Donald Trump ha utilizzato la finestra temporale di quarantun giorni compresa tra il giorno delle elezioni e l’incontro del 14 Dicembre con il Collegio Elettorale per mantenere un suo controllo sul Paese, basandosi sul suo rifiuto di riconoscere la vittoria del concorrente Joe Biden e la propria sconfitta.

Un’ulteriore contingenza avversa per Trump, ma anche per alcuni dei suoi sostenitori, è stata la capitolazione dei Repubblicani nella camera del Senato.
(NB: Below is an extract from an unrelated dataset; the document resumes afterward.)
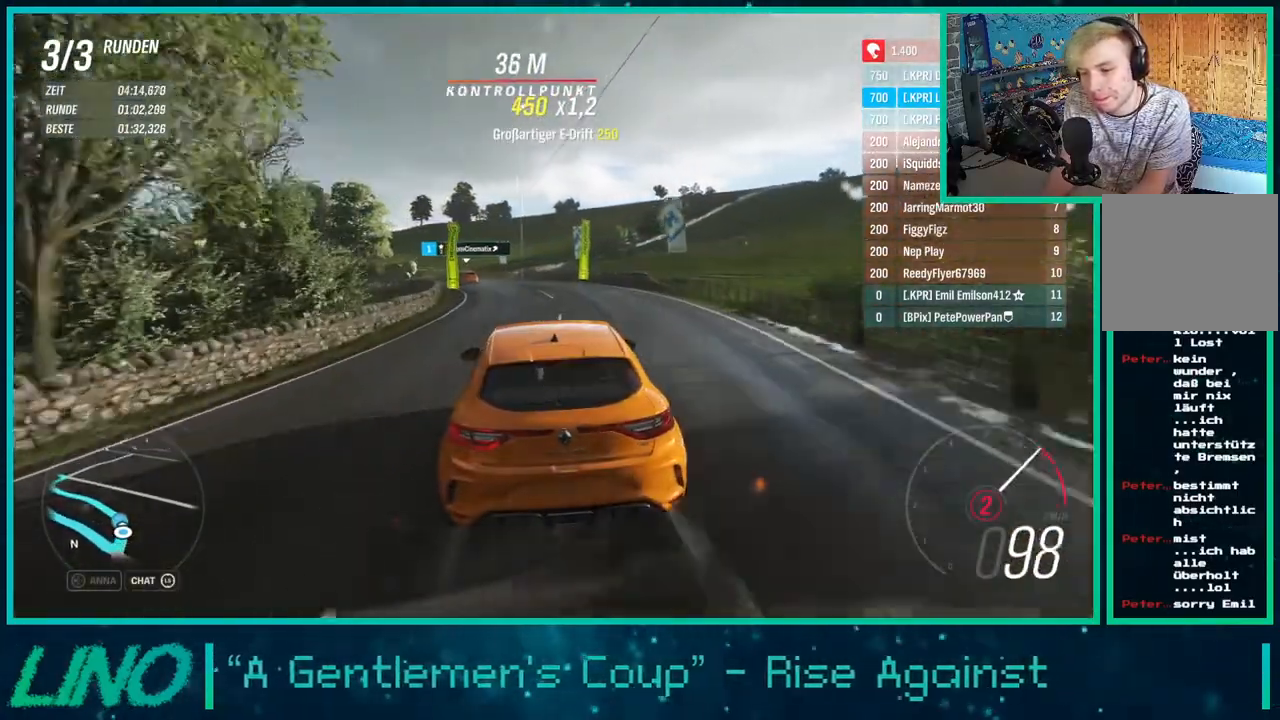
{"buttons": ["R2"], "left_stick": "down-left", "right_stick": "center", "events": [[233, "X", "down"], [333, "X", "up"], [467, "left_stick", "down-left"]]}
Ci sono volute sei settimane, a partire dal giorno delle elezioni, affinché Mitch McConnell, leader della maggioranza al Senato, riconoscesse martedì scorso quanto segue, nelle sue stesse parole: “Il Collegio Elettorale si è pronunciato in via definitiva. Oggi desidero congratularmi con il Presidente eletto Joe Biden”.

Il rifiuto di Trump di conformarsi ai dettami della legge elettorale è stato ampiamente considerato dall’opinione pubblica come un messaggio il cui significato implicito era quello di una minaccia con la forza. In aggiunta, un altro atteggiamento del presidente uscente ha destato allarme. Si è trattato nella fattispecie del riferimento esplicito ad una non dimostrata frode elettorale che Trump ha attribuito a città nelle quali la maggioranza della popolazione è Afro-Americana, comprese Detroit (Contea del Wayne), Milwaukee (Contea omonima), Philadelphia (Contea omonima) e Atlanta (Contea di Fulton).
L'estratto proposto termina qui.